◆ **The exercise**:
Reproduce word for word every naming line in the material below, and leave the pictures out of your answer.

◆ **Dataset records**:
◆ ◆ ◆ ◆ ◆ ◆ ◆
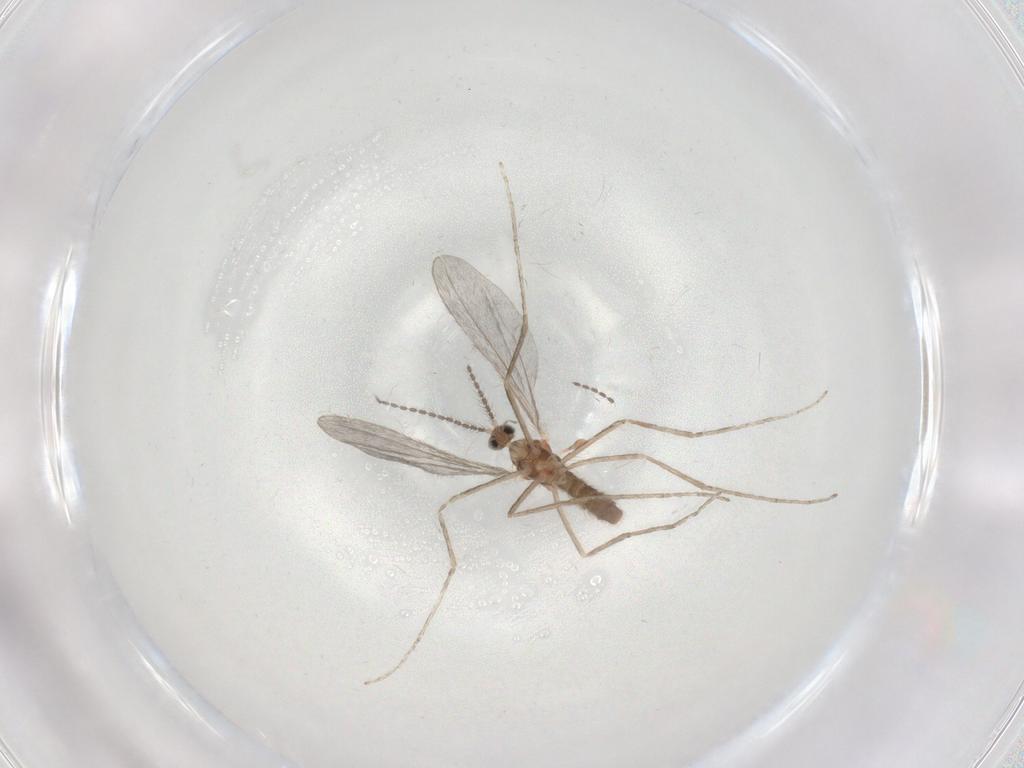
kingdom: Animalia
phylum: Arthropoda
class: Insecta
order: Diptera
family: Cecidomyiidae
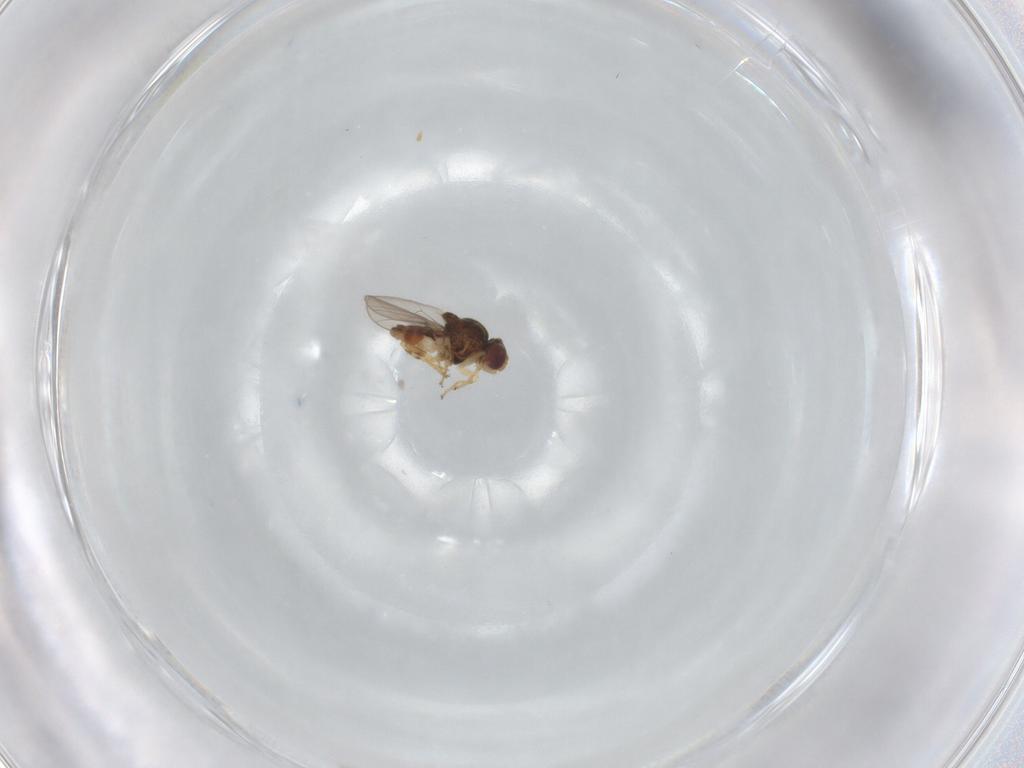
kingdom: Animalia
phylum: Arthropoda
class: Insecta
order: Diptera
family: Chloropidae
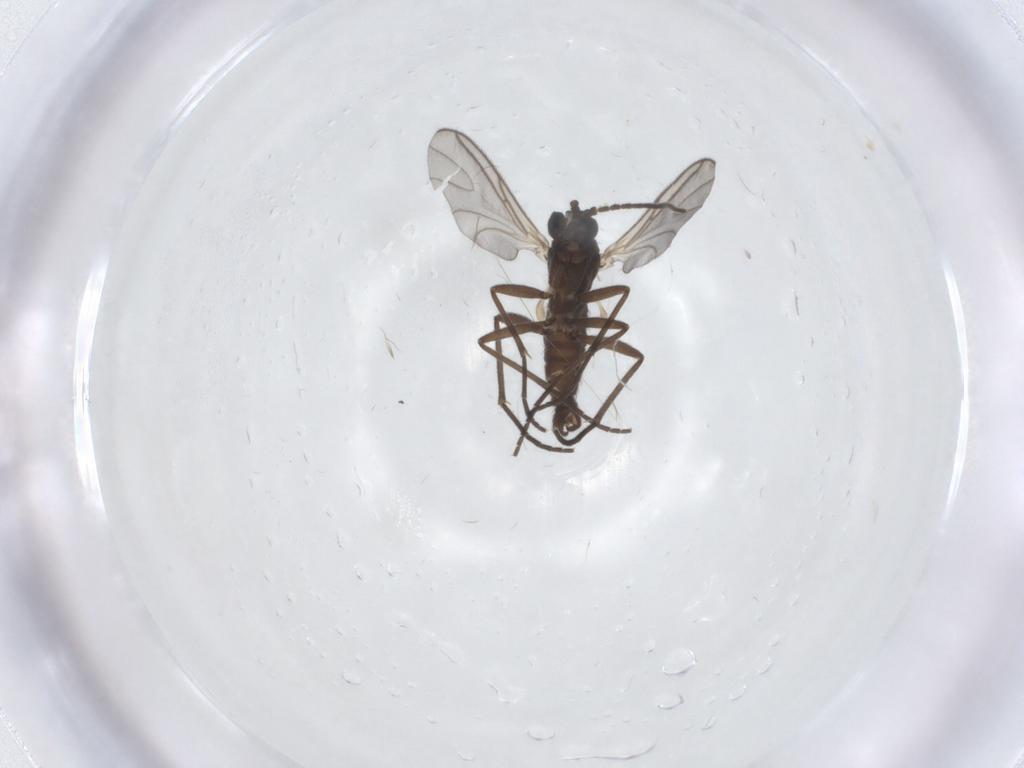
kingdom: Animalia
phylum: Arthropoda
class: Insecta
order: Diptera
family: Sciaridae
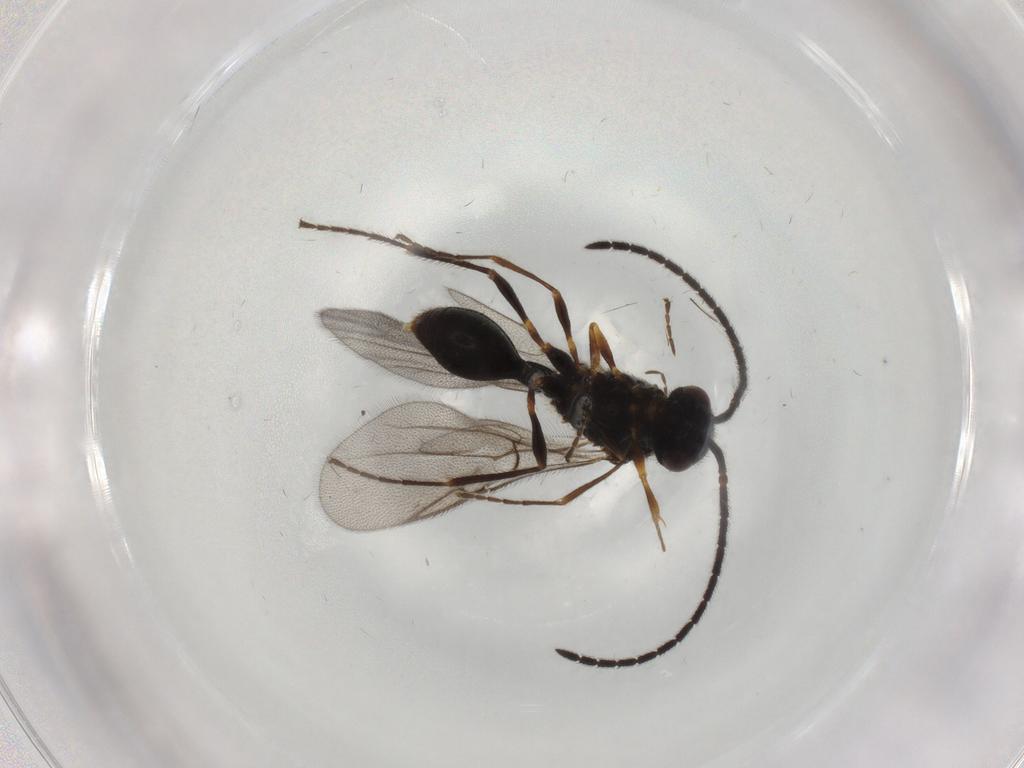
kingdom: Animalia
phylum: Arthropoda
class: Insecta
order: Hymenoptera
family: Diapriidae
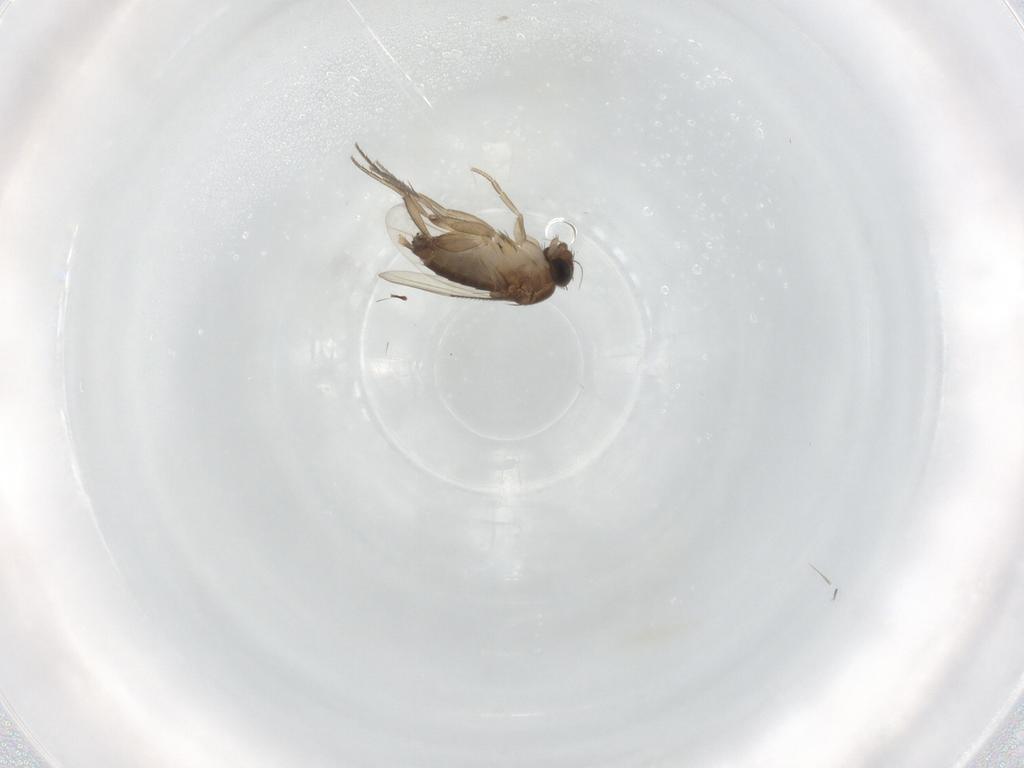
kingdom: Animalia
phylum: Arthropoda
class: Insecta
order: Diptera
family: Phoridae
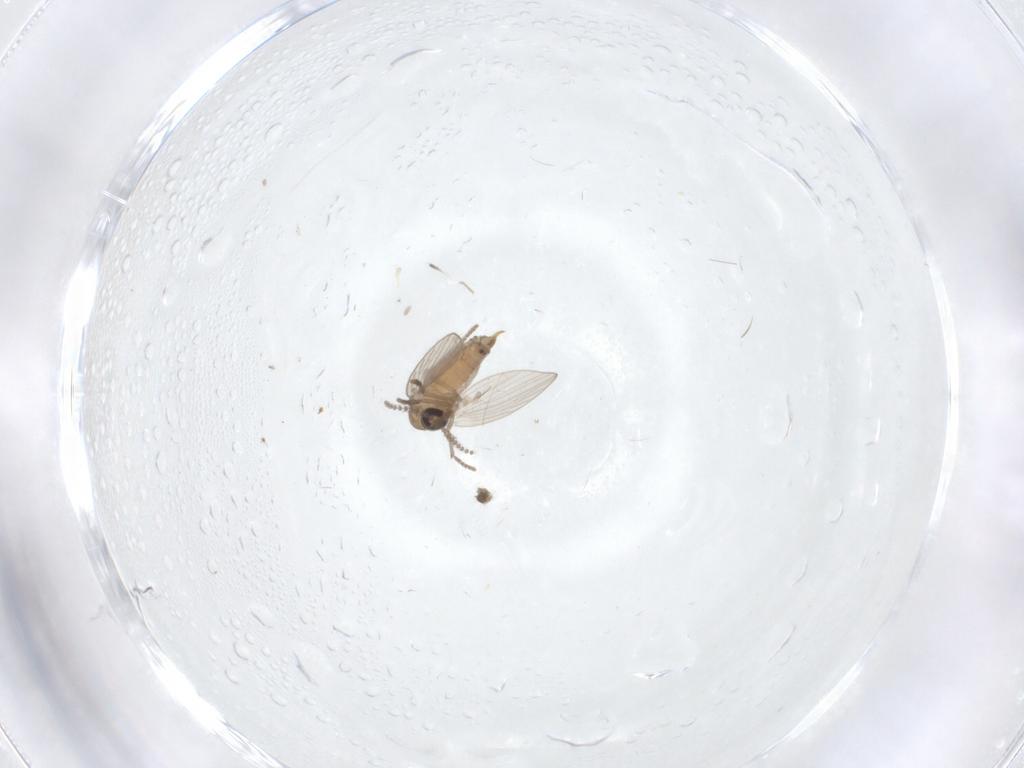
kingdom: Animalia
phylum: Arthropoda
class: Insecta
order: Diptera
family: Psychodidae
◆ ◆ ◆ ◆ ◆ ◆ ◆
◆ **Response**:
kingdom: Animalia
phylum: Arthropoda
class: Insecta
order: Diptera
family: Cecidomyiidae
kingdom: Animalia
phylum: Arthropoda
class: Insecta
order: Diptera
family: Chloropidae
kingdom: Animalia
phylum: Arthropoda
class: Insecta
order: Diptera
family: Sciaridae
kingdom: Animalia
phylum: Arthropoda
class: Insecta
order: Hymenoptera
family: Diapriidae
kingdom: Animalia
phylum: Arthropoda
class: Insecta
order: Diptera
family: Phoridae
kingdom: Animalia
phylum: Arthropoda
class: Insecta
order: Diptera
family: Psychodidae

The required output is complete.